Take the material below and reproduce, word for word, only the lines from the line with "Reporting Timetables" through the line with "The Contractor shall provide reports".

*THE RECORDS*
==================================================
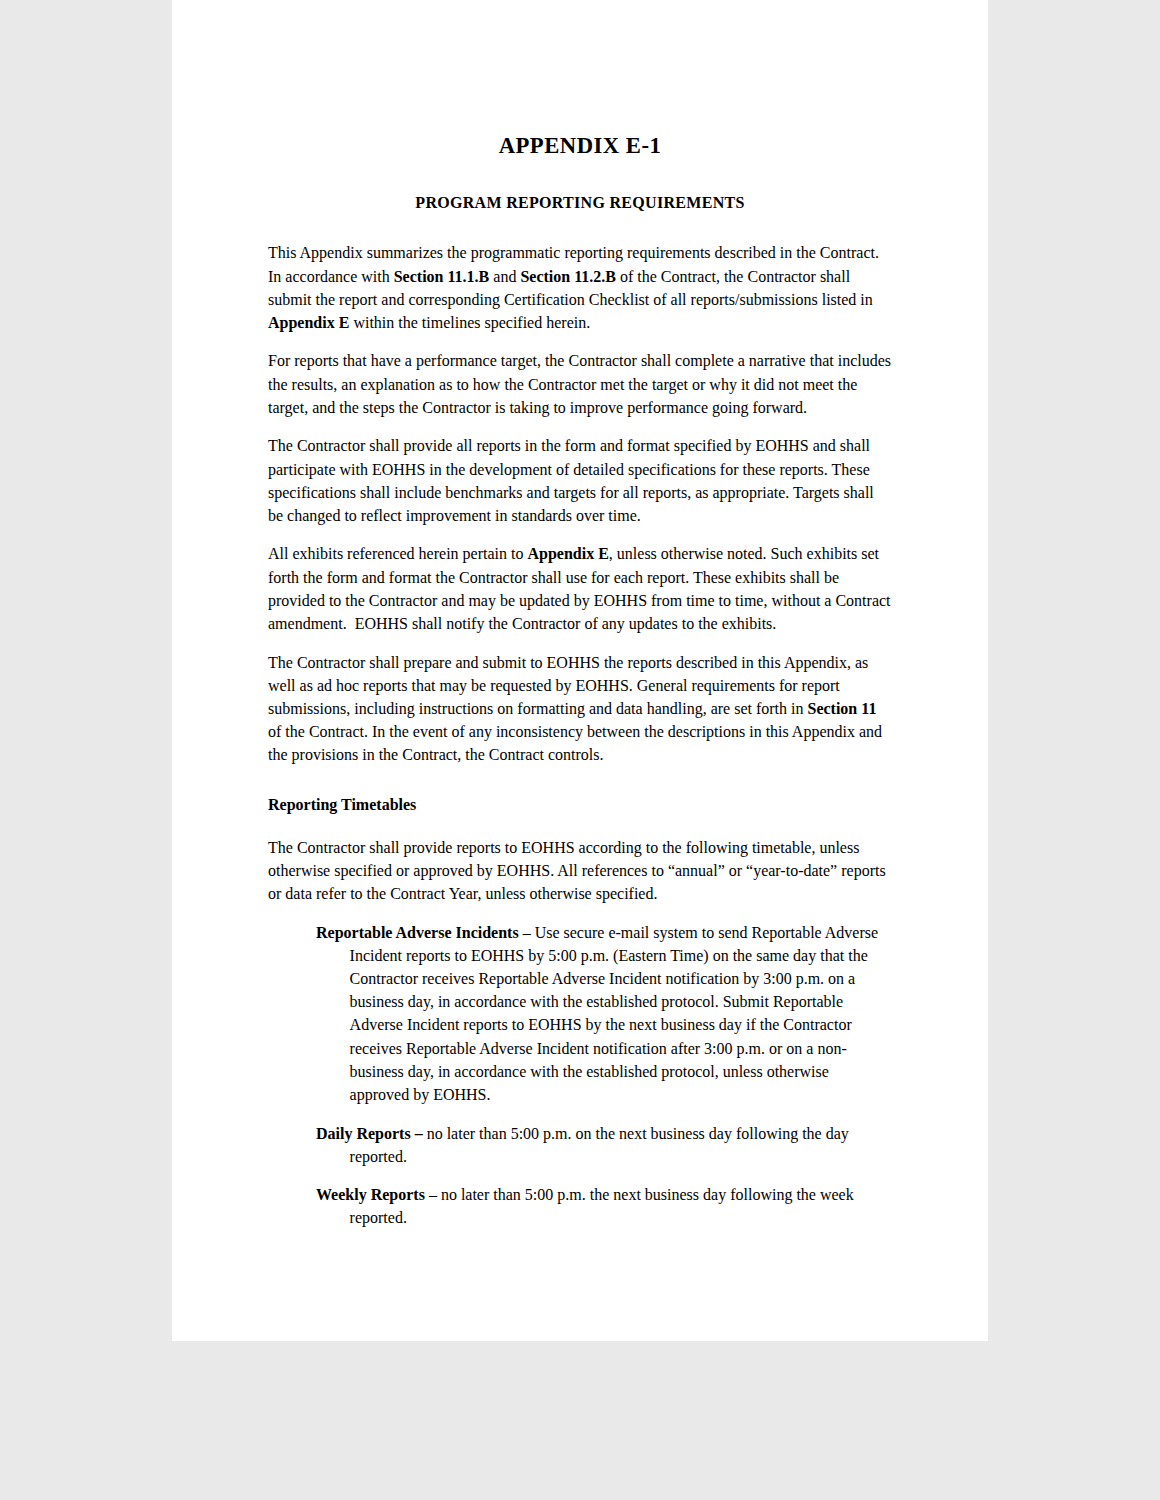APPENDIX E-1
PROGRAM REPORTING REQUIREMENTS
This Appendix summarizes the programmatic reporting requirements described in the Contract. In accordance with Section 11.1.B and Section 11.2.B of the Contract, the Contractor shall submit the report and corresponding Certification Checklist of all reports/submissions listed in Appendix E within the timelines specified herein.
For reports that have a performance target, the Contractor shall complete a narrative that includes the results, an explanation as to how the Contractor met the target or why it did not meet the target, and the steps the Contractor is taking to improve performance going forward.
The Contractor shall provide all reports in the form and format specified by EOHHS and shall participate with EOHHS in the development of detailed specifications for these reports. These specifications shall include benchmarks and targets for all reports, as appropriate. Targets shall be changed to reflect improvement in standards over time.
All exhibits referenced herein pertain to Appendix E, unless otherwise noted. Such exhibits set forth the form and format the Contractor shall use for each report. These exhibits shall be provided to the Contractor and may be updated by EOHHS from time to time, without a Contract amendment. EOHHS shall notify the Contractor of any updates to the exhibits.
The Contractor shall prepare and submit to EOHHS the reports described in this Appendix, as well as ad hoc reports that may be requested by EOHHS. General requirements for report submissions, including instructions on formatting and data handling, are set forth in Section 11 of the Contract. In the event of any inconsistency between the descriptions in this Appendix and the provisions in the Contract, the Contract controls.
Reporting Timetables
The Contractor shall provide reports to EOHHS according to the following timetable, unless otherwise specified or approved by EOHHS. All references to “annual” or “year-to-date” reports or data refer to the Contract Year, unless otherwise specified.
Reportable Adverse Incidents – Use secure e-mail system to send Reportable Adverse Incident reports to EOHHS by 5:00 p.m. (Eastern Time) on the same day that the Contractor receives Reportable Adverse Incident notification by 3:00 p.m. on a business day, in accordance with the established protocol. Submit Reportable Adverse Incident reports to EOHHS by the next business day if the Contractor receives Reportable Adverse Incident notification after 3:00 p.m. or on a non-business day, in accordance with the established protocol, unless otherwise approved by EOHHS.
Daily Reports – no later than 5:00 p.m. on the next business day following the day reported.
Weekly Reports – no later than 5:00 p.m. the next business day following the week reported.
==================================================
*YOUR SOLUTION*
Reporting Timetables
The Contractor shall provide reports to EOHHS according to the following timetable, unless otherwise specified or approved by EOHHS. All references to “annual” or “year-to-date” reports or data refer to the Contract Year, unless otherwise specified.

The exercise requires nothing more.